**DEINE AUFGABE**: Bei welchem Ereignis änderte sich laut dem Textabschnitt die Sicht des Paulus?

**TEXTABSCHNITT**:
********************

Ihn möchte ich erkennen und die Kraft seiner Auferstehung und die Gemeinschaft seiner Leiden und so seinem Tode gleich gestaltet werden, damit ich gelange zur Auferstehung von den Toten.
Philipper 3,10-11
Auch diesmal möchte ich euch zu Beginn eine Geschichte erzählen, die ich im Internet gefunden habe. Sie geht um den diametralen Sichtwechsel auf den Wert der Dinge. Eines Tages nahm ein Mann seinen Sohn mit in ländliches Gebiet, um ihm zu zeigen, wie arme Leute leben. Vater und Sohn verbrachten einen Tag und eine Nacht auf einer Farm einer sehr armen Familie. Als sie wieder zurückkehrten, fragte der Vater seinen Sohn: „Wie war dieser Ausflug?“ – „Sehr interessant!“ antwortete der Sohn. „Und hast du gesehen, wie arm Menschen sein können?“- „Oh ja, Vater, das habe ich gesehen.“ – „Was hast du also heute gelernt?“ fragte der Vater. Und der Sohn antwortete: „Ich habe gesehen, dass wir einen Hund haben und die Leute auf der Farm haben vier. Wir haben einen Swimmingpool, der bis zur Mitte unseres Gartens reicht, und sie haben einen See, der gar nicht mehr aufhört. Wir haben prächtige Lampen in unserem Garten und sie haben die Sterne. Unsere Terrasse reicht bis zum Vorgarten und sie haben den ganzen Horizont.“ Der Vater war sprachlos. Und der Sohn fügte noch hinzu: „Danke Vater, dass du mir gezeigt hast, wie arm wir sind.“ ((Quelle: https://www.lichtkreis.at/gedankenwelten/weise-geschichten/arme-leute/))
Mir gefällt diese Geschichte sehr gut. Sie findet zwar in einem ganz anderen Kontext statt als in demjenigen vom heutigen Wort. Aber sie hat Parallelen zu Paulus’ Geschichte. Manchmal passiert etwas, das unsere Sicht auf die Dinge um 180° verändert. Was vorher wertvoll war, verliert seinen Glanz. Was richtig war, wird plötzlich falsch. Was vorher verachtenswert war, wird auf einmal zum Wesentlichen. Die Vorzeichen drehen sich. Auf einmal ist es etwas anderes, das zählt. Für Paulus passierte dieser Sinneswandel, als er Jesus persönlich begegnete. Er war ein Verfolger der Christengemeinde und somit auch ein Verfolger Jesu gewesen. Bis ihm Jesus auf dem Weg nach Damaskus in einem hellen Licht erschien. Er stellte sich als den vor, den Paulus verfolgte. Diese Begegnung hatte Paulus tief geprägt. Er war der allergrösste und brutalste Verfolger Jesu und der Seinen gewesen. Und nun wollte ihn Jesus so kostbar als Apostel gebrauchen, um in der ganzen Welt Jesu Liebe und Jesu Lehre weiterzugeben?! Das war ein unendliches Übermass an Gnade. Da blieb Paulus nichts anderes, als sich fortan vollkommen in den Dienst Jesu zu stellen. Die Früchte, die das brachte, sind unter anderem im heutigen Wort festgehalten.

********************

**BEREITGESTELLTE ANGABEN**:
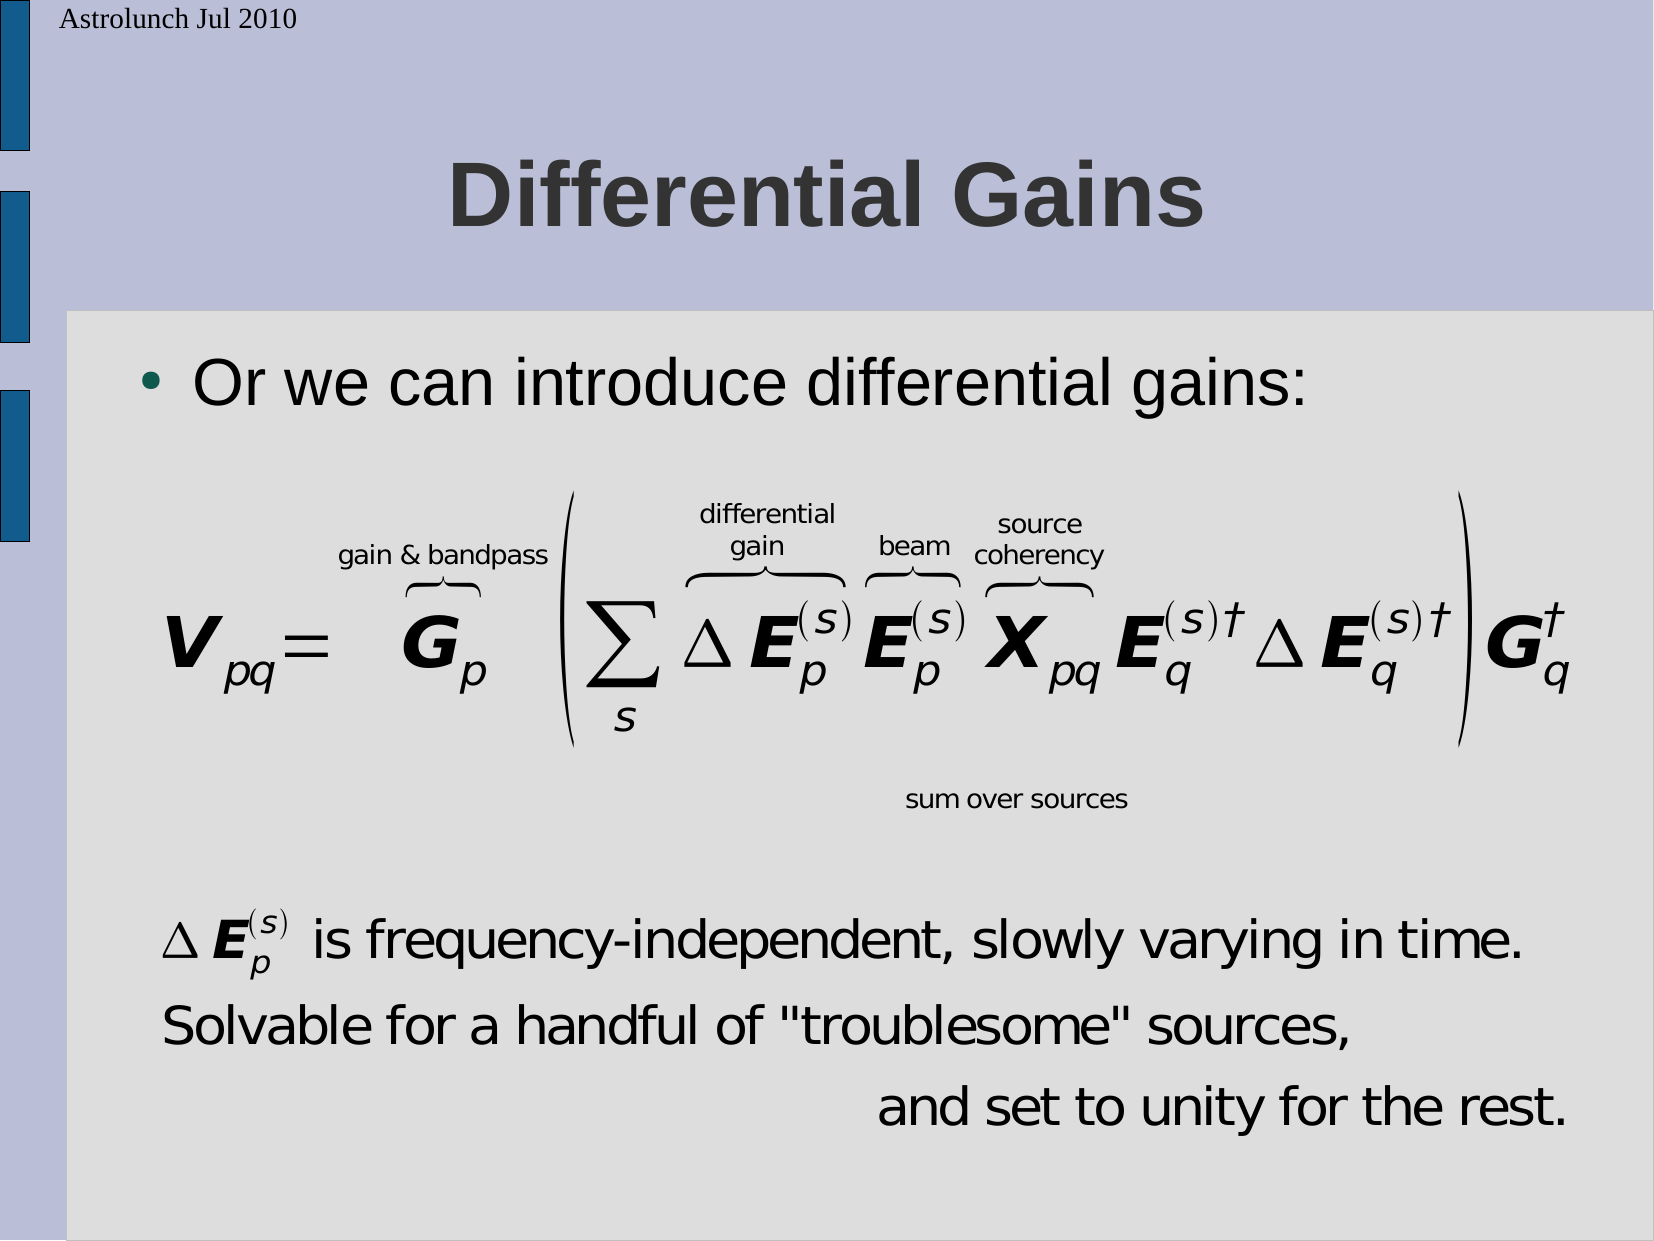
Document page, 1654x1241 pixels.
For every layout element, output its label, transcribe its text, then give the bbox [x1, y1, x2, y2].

chart [155, 487, 1576, 1141]
list Or we can introduce differential gains: [121, 344, 1534, 488]
title Differential Gains [121, 91, 1534, 299]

********************

**ANTWORT ZUR AUFGABE**: Als er Jesus persönlich begegnete.